Fedro:242b-243a – O demônio de Sócrates

SÓCRATES.—Según me estaba preparando para pasar el río sentí esa señal divina que ordinariamente me da sus avisos y me detiene en el momento de adoptar una resolución1, y he creído escuchar de este lado una voz que me prohibía partir antes de haber ofrecido a los dioses una expiación, como si hubiera cometido alguna impiedad. Es cierto que yo soy adivino, y en verdad no de los más hábiles, sino que a la manera de los que sólo ellos leen lo que escriben, yo sé lo bastante para mi uso. Por lo tanto, adivino la falta que he cometido. Hay en el alma humana, mi querido amigo, un poder adivinatorio. En el acto de hablarte, sentía por algunos instantes una gran turbación y un vago terror, y me parecía, como dice el poeta Íbico, que los dioses iban a convertir en crimen un hecho que me hacía honor a los ojos de los hombres. Sí, ahora sé cuál es mi falta.

FEDRO.—¿Qué quieres decir?

SÓCRATES.—Tú eres doblemente culpable, mi querido Fedro, por el discurso que leíste y por el que me has obligado a pronunciar.

FEDRO. ¿Cómo así?

SÓCRATES.—El uno y el otro no son más que un cúmulo de absurdos e impiedades. ¿Puede darse un atentado más grave?

FEDRO.—No, sin duda, si dices verdad.

SÓCRATES.—¿Pero qué? ¿No crees que Eros es hijo de Afrodita y que es un dios?

FEDRO.—Así se dice.

SÓCRATES.—Pues bien, Lisias no he hablado de él ni tú mismo en este discurso que has pronunciado por mi boca, mientras estaba yo encantado con tus sortilegios. Sin embargo, si Eros es un dios o alguna cosa divina, como así es, no puede ser malo, pero nuestros discursos le han representado como tal, y por lo tanto son culpables de impiedad para con Eros. Además, yo los encuentro impertinentes y burlones, porque por más que no se encuentre en ellos razón ni verdad, toman el aire de aspirar a algo con lo que podrán seducir a espíritus frívolos y sorprender su admiración.

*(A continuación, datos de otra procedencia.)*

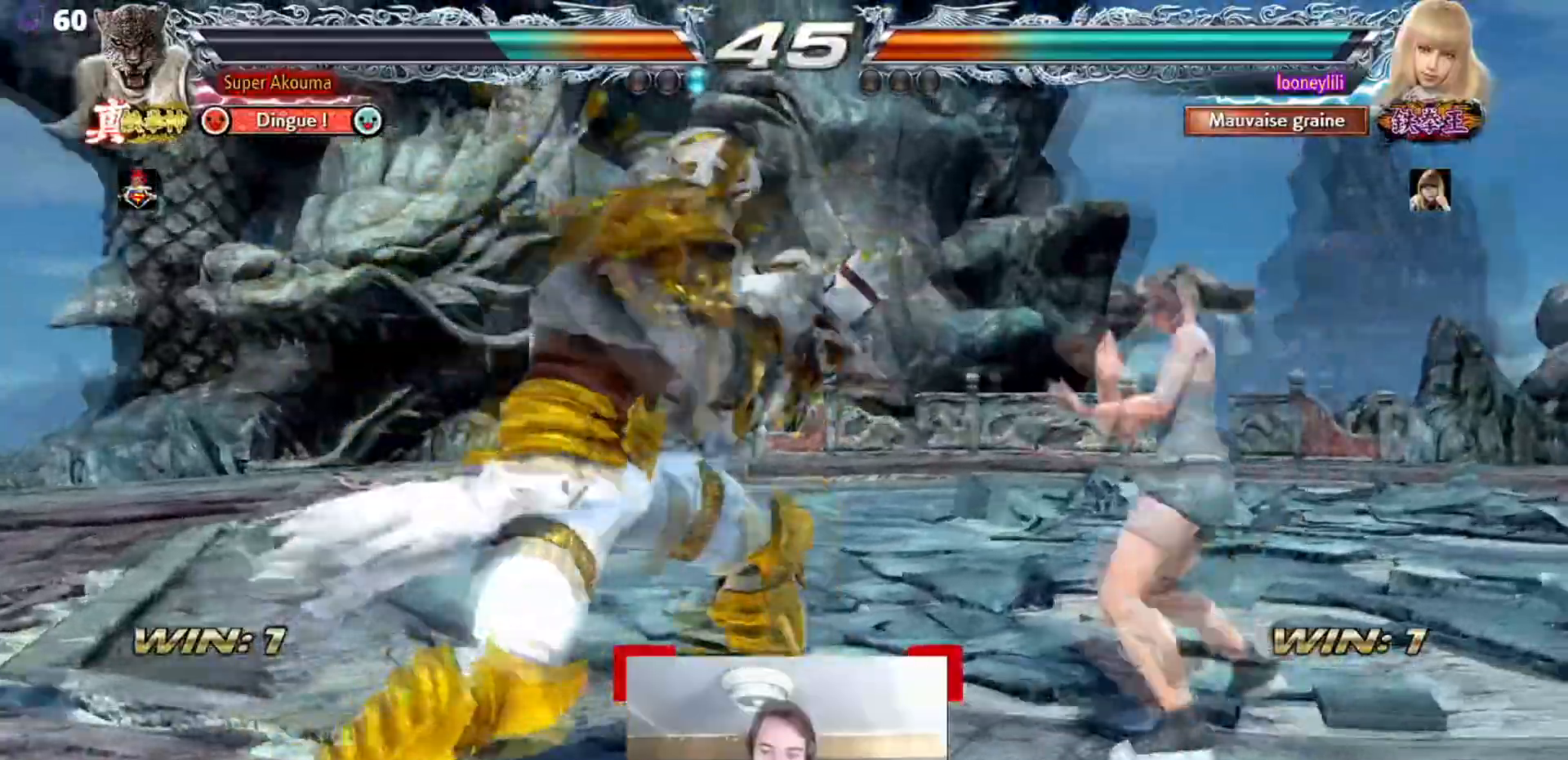
{"buttons": [], "events": []}
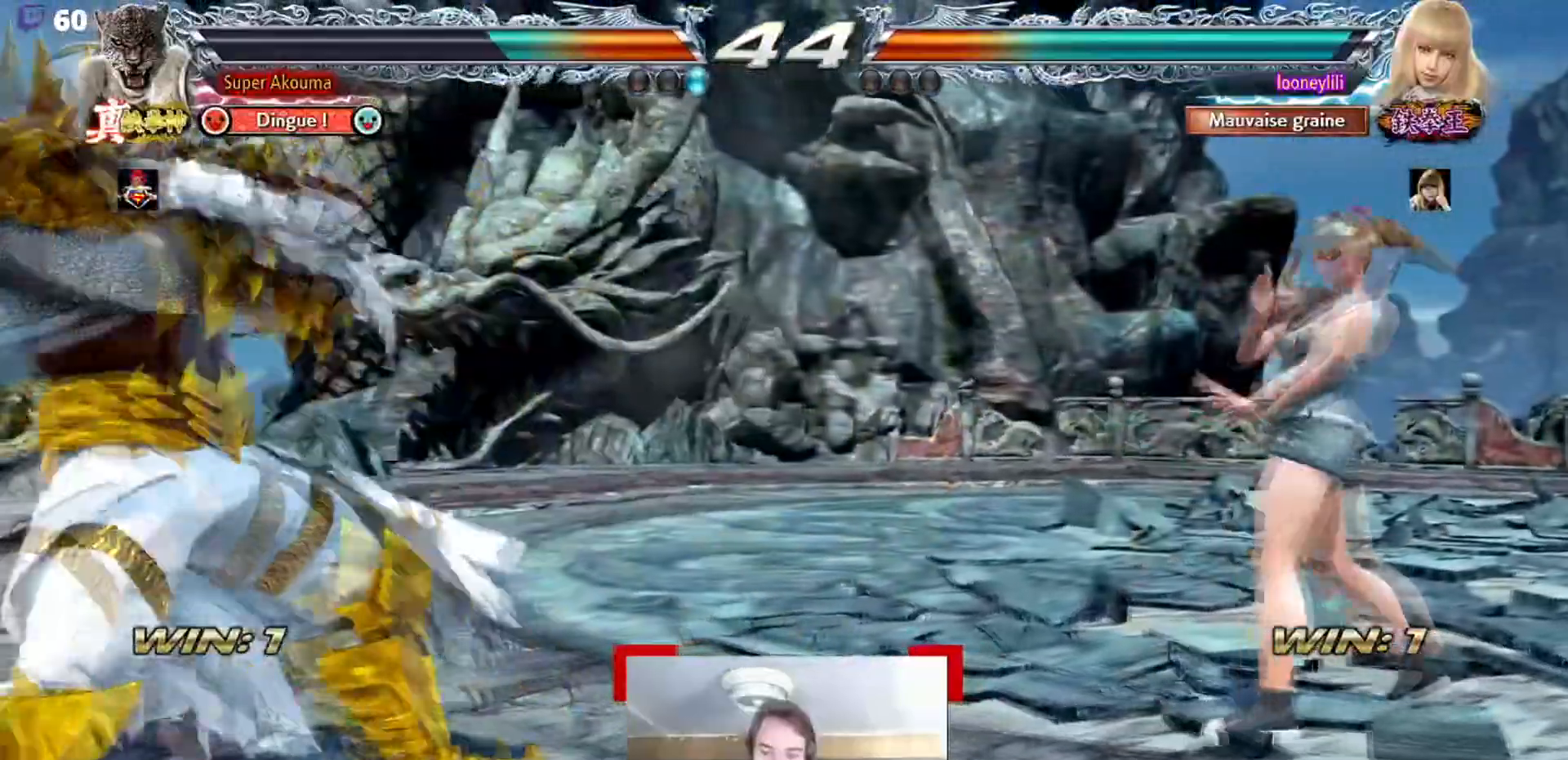
{"buttons": [], "events": []}
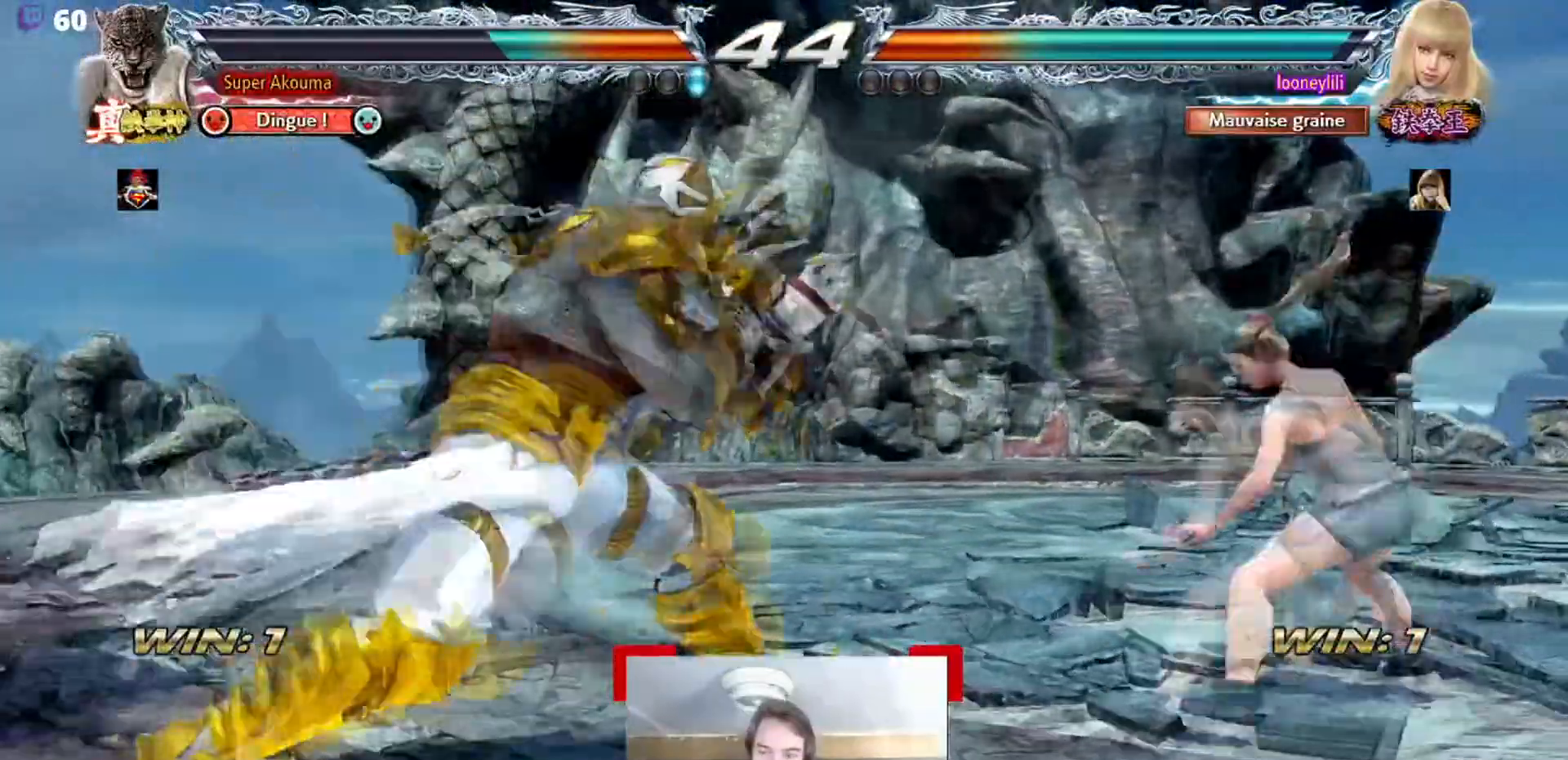
{"buttons": [], "events": []}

  1. Ninguno de los autores antiguos explica lo que era el demonio de Sócrates, y esto hace creer que este demonio no era otra cosa que la voz de su conciencia, o una de esas divinidades intermedias con que la escuela alejandrina pobló después el mundo. Con esto coincide el dicho de Séneca: “Hay en el corazón de un hombre de bien yo no sé qué dios, pero habita un dios.”